**Material for this exercise**:
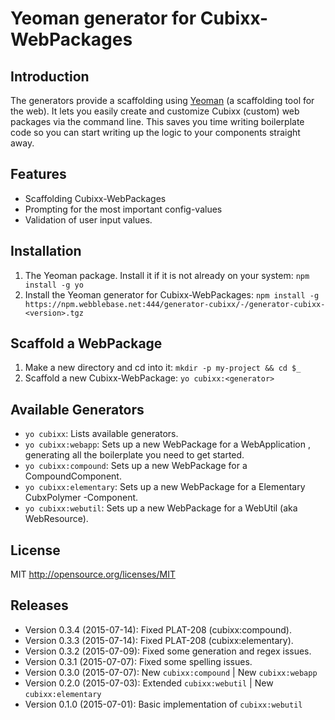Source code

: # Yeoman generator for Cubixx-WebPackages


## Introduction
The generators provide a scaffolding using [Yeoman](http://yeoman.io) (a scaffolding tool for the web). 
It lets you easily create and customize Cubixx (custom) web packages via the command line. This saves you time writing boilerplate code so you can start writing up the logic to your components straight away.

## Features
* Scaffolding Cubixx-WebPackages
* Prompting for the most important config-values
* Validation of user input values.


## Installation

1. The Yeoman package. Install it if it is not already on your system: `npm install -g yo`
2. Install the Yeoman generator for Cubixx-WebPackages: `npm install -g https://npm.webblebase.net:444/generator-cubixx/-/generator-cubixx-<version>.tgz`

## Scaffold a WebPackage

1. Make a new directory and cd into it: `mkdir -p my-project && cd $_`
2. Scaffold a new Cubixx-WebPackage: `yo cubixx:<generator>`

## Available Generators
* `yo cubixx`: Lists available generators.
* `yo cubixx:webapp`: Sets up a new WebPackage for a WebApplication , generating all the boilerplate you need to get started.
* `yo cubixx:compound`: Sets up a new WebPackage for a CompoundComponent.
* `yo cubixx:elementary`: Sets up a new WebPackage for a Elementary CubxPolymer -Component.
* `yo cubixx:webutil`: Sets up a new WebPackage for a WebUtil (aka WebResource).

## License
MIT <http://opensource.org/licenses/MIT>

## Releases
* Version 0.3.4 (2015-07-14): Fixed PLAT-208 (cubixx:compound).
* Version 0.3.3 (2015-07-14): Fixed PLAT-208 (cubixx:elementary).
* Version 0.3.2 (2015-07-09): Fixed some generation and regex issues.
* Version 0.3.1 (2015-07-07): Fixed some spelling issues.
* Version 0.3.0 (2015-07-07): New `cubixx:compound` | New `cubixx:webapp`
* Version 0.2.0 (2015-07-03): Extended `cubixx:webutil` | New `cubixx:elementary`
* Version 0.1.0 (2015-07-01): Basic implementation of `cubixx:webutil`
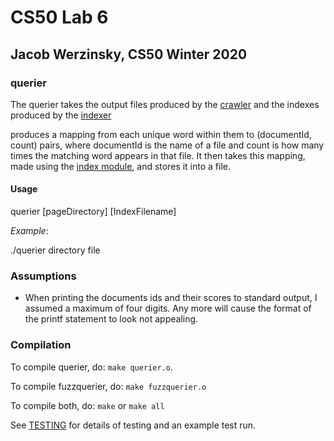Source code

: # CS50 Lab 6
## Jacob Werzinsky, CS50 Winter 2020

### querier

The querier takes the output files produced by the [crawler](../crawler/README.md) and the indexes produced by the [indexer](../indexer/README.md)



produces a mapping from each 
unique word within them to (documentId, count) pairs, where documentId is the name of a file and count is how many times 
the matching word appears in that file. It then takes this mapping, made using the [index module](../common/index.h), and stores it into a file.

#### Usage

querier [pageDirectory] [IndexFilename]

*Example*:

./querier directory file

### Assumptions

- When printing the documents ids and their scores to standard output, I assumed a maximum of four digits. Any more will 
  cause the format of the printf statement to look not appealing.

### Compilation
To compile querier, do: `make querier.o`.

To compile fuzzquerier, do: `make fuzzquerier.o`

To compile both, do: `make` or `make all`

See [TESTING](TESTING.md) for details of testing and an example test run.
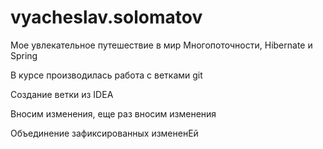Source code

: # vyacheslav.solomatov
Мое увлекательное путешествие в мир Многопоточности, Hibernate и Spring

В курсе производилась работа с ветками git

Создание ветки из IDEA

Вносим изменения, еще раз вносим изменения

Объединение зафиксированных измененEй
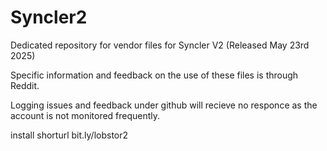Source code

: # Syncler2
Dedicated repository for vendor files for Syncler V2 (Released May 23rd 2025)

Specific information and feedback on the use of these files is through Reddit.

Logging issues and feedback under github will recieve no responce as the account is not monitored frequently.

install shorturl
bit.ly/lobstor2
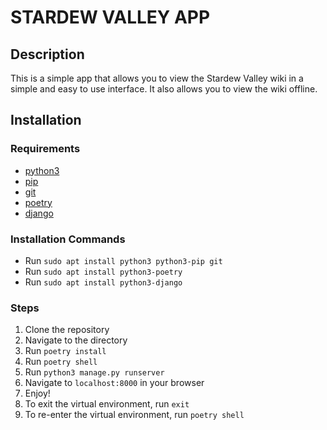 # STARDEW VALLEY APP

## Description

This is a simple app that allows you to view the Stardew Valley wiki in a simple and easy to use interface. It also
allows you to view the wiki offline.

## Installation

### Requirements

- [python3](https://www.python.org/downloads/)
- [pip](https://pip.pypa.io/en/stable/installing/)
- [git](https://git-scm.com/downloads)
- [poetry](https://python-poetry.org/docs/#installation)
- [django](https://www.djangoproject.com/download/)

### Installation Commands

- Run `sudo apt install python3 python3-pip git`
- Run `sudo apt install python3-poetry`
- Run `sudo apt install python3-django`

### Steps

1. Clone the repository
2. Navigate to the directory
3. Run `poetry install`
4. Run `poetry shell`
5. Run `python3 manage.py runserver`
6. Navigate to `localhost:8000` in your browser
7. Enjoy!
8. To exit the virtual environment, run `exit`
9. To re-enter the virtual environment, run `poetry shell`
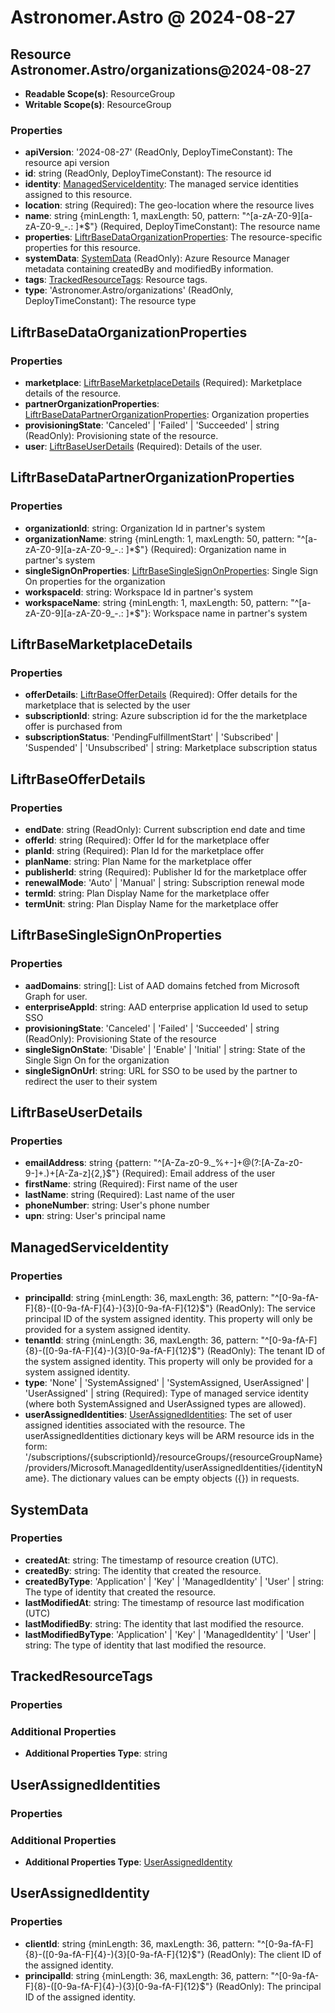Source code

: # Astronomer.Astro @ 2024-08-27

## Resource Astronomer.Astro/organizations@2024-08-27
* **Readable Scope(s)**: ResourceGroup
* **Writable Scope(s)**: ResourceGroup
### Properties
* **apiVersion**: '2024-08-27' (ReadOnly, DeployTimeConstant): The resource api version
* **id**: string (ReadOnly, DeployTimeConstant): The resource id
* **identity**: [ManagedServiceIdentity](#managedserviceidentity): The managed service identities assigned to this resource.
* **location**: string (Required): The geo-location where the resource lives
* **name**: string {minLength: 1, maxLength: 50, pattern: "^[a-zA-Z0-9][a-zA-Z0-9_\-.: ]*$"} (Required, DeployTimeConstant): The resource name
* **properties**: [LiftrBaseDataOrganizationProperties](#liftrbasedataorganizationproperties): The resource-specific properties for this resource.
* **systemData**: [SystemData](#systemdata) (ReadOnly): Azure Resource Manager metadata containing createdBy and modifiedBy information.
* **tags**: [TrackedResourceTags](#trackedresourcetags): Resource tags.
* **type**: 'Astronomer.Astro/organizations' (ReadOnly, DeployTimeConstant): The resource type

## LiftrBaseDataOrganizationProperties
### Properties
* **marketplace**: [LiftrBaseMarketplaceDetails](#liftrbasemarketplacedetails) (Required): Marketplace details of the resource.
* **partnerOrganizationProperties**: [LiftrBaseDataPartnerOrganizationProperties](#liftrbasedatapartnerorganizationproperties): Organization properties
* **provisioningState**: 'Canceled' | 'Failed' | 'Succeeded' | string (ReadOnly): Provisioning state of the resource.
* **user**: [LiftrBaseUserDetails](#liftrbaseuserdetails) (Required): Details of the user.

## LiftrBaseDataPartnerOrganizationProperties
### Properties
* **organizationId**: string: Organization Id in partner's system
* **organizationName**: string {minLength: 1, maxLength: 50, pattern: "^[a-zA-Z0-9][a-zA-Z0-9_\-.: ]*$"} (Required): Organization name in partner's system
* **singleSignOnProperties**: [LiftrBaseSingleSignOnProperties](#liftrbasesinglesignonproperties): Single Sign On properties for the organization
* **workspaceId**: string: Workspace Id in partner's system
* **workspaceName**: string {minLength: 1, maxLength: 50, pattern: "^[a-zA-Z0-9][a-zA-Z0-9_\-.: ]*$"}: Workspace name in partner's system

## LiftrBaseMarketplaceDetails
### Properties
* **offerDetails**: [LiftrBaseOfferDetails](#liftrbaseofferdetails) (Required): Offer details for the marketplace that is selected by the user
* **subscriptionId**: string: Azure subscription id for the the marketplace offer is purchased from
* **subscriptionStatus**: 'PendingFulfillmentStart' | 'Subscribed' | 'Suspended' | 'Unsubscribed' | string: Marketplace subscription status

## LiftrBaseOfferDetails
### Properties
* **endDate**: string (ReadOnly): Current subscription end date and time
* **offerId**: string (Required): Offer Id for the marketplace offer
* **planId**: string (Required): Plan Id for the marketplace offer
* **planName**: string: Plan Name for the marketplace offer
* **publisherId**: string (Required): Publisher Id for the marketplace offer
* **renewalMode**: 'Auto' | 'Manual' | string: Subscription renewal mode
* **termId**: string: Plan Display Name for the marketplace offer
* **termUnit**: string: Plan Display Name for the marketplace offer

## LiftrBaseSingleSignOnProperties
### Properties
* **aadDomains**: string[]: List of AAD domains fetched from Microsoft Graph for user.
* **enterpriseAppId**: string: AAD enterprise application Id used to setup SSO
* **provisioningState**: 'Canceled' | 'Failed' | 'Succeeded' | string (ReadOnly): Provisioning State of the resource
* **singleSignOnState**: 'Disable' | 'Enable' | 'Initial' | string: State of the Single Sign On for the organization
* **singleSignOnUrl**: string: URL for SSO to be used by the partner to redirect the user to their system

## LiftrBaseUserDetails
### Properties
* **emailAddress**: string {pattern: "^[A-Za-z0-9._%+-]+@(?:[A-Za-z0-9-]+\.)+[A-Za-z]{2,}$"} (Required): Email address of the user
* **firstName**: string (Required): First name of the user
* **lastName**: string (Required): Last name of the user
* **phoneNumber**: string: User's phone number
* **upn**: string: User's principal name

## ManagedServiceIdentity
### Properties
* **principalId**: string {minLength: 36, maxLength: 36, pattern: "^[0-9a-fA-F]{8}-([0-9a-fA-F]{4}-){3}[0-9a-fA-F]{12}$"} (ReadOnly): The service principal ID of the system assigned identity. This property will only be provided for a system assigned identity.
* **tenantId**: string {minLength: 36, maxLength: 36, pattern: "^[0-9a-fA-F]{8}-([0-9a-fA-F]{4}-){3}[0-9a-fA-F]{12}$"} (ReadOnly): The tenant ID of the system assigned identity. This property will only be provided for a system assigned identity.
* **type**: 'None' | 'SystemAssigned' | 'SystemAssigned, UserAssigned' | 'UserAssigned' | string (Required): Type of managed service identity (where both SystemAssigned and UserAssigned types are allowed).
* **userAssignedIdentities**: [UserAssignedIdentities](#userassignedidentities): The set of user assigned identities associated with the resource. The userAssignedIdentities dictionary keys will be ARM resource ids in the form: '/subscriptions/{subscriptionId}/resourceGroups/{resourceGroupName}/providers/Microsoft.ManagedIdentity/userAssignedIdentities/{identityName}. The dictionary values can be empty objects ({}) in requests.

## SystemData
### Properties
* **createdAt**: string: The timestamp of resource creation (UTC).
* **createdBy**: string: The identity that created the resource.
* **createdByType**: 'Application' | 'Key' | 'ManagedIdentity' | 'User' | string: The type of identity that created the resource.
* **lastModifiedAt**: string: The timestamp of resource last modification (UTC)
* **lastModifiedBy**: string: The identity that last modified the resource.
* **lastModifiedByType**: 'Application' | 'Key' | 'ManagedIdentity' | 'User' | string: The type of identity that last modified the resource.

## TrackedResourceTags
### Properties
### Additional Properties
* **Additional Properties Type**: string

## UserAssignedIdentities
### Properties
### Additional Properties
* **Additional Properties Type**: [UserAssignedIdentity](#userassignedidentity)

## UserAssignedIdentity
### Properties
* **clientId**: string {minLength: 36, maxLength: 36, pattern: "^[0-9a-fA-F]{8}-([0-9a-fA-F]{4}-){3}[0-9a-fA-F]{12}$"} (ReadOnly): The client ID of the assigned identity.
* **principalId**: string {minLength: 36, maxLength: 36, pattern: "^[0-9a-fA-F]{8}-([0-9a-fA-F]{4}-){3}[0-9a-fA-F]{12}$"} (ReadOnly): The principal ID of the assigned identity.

**To-do item**: Pick out every line in the entries above that contains the string "provided", matching case exactly, and copy each of those lines in full.

**Result below**:
* **principalId**: string {minLength: 36, maxLength: 36, pattern: "^[0-9a-fA-F]{8}-([0-9a-fA-F]{4}-){3}[0-9a-fA-F]{12}$"} (ReadOnly): The service principal ID of the system assigned identity. This property will only be provided for a system assigned identity.
* **tenantId**: string {minLength: 36, maxLength: 36, pattern: "^[0-9a-fA-F]{8}-([0-9a-fA-F]{4}-){3}[0-9a-fA-F]{12}$"} (ReadOnly): The tenant ID of the system assigned identity. This property will only be provided for a system assigned identity.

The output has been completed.